Lynnwood’s budget problems are bleak, according to an accountant hired by the police union to review the city’s books.
“This is the worst financial statement I’ve ever seen,” Timothy Reilly told the City Council last week. “I was employed by the city of Vallejo when they filed bankruptcy; they were not as bad as this.”
Reilly said that at the end of last year, the city’s general fund was technically insolvent, meaning its liabilities exceeded its assets (by $115,000 in this case.)
He said the city’s budget projections were overly optimistic last year, especially because sales tax (the city’s most important revenue generator) started declining in 2008 due to the recession. In 2009, sales tax revenue dropped $3 million while expenses grew $3.8 million.
“In our opinion, the city of Lynnwood’s financial position is extremely weak,” Reilly’s report said.

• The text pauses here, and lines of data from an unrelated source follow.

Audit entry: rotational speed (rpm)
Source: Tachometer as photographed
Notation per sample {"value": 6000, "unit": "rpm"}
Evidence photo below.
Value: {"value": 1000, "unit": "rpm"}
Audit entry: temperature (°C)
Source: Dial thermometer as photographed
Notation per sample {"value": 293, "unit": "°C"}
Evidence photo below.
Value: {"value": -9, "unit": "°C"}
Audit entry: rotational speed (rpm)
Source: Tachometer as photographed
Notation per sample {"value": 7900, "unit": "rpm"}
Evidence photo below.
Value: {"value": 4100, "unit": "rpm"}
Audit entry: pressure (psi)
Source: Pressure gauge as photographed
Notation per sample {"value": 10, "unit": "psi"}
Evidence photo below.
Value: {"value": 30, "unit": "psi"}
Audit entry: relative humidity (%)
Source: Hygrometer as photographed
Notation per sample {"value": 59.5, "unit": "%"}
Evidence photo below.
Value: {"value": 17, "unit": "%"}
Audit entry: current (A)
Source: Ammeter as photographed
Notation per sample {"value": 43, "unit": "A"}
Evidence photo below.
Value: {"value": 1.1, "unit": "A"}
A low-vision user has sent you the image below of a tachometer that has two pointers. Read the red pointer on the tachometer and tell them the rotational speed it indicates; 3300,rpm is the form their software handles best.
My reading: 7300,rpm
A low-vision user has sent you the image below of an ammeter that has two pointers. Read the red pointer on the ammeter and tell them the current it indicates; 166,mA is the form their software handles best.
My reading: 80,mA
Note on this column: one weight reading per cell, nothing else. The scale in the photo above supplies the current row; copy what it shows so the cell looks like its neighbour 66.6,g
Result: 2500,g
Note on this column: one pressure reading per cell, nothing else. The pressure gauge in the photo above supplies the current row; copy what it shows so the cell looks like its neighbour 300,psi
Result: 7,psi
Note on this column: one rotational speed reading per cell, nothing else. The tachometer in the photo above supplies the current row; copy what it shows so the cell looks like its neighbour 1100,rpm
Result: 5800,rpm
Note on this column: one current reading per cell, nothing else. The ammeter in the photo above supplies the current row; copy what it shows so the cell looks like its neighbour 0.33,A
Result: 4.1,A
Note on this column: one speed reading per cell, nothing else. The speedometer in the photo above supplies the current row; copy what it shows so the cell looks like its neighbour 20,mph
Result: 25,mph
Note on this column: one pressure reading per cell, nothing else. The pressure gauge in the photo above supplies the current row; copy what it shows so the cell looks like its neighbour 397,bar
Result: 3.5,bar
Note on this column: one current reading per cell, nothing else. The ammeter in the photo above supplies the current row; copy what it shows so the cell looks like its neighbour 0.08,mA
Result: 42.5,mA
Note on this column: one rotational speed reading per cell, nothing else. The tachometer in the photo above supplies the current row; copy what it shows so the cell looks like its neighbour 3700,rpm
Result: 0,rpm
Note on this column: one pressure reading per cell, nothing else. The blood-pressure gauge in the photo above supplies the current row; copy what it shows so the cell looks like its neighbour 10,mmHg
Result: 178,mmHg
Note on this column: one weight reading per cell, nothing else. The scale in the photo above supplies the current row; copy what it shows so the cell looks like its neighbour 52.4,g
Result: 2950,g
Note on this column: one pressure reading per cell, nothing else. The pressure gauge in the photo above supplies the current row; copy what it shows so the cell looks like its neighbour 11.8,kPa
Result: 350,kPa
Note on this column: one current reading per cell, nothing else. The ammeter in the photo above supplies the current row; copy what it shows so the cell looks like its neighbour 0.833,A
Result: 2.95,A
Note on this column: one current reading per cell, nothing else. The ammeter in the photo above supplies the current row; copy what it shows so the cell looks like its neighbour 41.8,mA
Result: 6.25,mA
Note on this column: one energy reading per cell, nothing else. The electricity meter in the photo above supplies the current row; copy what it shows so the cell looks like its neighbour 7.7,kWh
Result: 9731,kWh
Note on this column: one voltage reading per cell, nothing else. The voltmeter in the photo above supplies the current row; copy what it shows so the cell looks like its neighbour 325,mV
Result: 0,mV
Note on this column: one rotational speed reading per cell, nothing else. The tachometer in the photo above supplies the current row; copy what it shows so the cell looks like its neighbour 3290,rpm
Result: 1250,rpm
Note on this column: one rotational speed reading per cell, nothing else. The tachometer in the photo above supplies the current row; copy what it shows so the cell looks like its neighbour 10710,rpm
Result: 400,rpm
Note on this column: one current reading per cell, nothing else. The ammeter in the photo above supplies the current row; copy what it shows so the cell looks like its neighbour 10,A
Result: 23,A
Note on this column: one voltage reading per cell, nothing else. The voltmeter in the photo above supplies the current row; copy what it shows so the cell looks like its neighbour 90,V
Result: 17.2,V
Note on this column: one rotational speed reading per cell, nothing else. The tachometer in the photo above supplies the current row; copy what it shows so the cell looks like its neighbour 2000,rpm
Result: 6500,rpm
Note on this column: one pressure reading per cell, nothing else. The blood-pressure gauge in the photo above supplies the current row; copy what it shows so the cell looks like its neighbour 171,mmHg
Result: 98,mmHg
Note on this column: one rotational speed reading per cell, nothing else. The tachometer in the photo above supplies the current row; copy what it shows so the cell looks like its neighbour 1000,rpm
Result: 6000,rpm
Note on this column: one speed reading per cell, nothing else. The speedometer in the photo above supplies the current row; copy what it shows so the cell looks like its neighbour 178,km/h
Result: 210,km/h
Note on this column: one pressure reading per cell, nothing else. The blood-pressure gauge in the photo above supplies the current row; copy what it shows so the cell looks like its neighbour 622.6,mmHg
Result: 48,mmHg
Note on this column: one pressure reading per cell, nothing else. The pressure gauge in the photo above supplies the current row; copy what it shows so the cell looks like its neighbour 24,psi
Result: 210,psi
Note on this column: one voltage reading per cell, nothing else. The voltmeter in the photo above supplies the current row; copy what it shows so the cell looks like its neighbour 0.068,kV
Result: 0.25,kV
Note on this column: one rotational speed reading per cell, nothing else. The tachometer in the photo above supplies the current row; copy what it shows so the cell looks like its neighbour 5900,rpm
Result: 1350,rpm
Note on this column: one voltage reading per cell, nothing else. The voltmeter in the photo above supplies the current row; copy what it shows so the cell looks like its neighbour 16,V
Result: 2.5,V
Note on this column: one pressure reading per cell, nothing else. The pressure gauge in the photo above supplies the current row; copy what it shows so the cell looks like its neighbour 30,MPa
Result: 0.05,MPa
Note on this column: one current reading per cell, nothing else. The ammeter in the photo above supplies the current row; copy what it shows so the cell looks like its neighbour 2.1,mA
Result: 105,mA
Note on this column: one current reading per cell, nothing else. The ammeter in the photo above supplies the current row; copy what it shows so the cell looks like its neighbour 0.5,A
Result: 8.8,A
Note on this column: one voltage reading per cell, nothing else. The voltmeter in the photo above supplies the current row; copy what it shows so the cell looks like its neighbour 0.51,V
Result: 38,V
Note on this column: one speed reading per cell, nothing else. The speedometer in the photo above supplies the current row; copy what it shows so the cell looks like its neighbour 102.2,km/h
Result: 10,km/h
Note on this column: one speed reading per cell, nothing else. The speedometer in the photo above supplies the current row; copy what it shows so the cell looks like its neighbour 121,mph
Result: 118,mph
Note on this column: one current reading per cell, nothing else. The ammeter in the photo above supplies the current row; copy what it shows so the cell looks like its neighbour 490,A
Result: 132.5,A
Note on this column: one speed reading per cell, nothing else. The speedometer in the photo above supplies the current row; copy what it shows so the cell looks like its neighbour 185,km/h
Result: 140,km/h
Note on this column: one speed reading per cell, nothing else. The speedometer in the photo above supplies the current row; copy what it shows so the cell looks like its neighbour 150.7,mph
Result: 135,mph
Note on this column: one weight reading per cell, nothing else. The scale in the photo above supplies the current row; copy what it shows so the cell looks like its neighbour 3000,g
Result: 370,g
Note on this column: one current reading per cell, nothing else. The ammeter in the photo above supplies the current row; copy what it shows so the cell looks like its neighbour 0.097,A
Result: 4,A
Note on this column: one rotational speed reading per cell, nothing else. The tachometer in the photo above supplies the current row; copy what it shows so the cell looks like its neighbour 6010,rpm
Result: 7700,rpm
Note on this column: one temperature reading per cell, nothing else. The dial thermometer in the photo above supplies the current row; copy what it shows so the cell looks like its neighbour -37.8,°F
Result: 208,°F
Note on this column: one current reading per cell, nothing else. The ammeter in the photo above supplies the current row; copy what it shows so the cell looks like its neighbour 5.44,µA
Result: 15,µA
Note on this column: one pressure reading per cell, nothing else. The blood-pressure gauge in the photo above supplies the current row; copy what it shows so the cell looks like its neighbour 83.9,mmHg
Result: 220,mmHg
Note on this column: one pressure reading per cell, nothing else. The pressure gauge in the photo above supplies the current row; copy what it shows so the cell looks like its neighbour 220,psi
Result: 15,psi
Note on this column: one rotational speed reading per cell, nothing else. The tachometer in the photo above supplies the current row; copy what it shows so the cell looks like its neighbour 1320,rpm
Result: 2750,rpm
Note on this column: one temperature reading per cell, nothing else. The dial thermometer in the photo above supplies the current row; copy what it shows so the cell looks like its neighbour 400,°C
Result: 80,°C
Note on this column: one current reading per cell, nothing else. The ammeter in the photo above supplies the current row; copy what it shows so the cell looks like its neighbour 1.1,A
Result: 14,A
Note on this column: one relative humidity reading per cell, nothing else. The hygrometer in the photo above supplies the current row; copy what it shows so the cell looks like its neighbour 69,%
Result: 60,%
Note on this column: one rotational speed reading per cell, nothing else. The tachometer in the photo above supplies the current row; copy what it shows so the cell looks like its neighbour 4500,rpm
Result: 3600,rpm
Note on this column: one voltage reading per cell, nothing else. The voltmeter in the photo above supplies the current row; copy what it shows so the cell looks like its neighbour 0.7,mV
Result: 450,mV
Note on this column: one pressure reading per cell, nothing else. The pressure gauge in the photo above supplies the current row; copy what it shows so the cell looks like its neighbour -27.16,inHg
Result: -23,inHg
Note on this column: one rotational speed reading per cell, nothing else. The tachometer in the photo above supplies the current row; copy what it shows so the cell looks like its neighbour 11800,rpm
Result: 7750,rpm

City officials have been trying to find ways to cut the budget and bring in more money. They approved new utility taxes in April, and are considering adding a $20 tax to vehicle registrations. They also trimmed the budget twice last year – a 3.5 percent cut in the middle of 2009 and an additional 1.6 percent at the end of the year. More cuts are expected.
Last month a different financial consultant hired by the city said Lynnwood faces a budget shortfall of up to $4.8 million.
The city’s budget talks have become heated at times. Finance Director John Moir resigned in March after storming out of a meeting.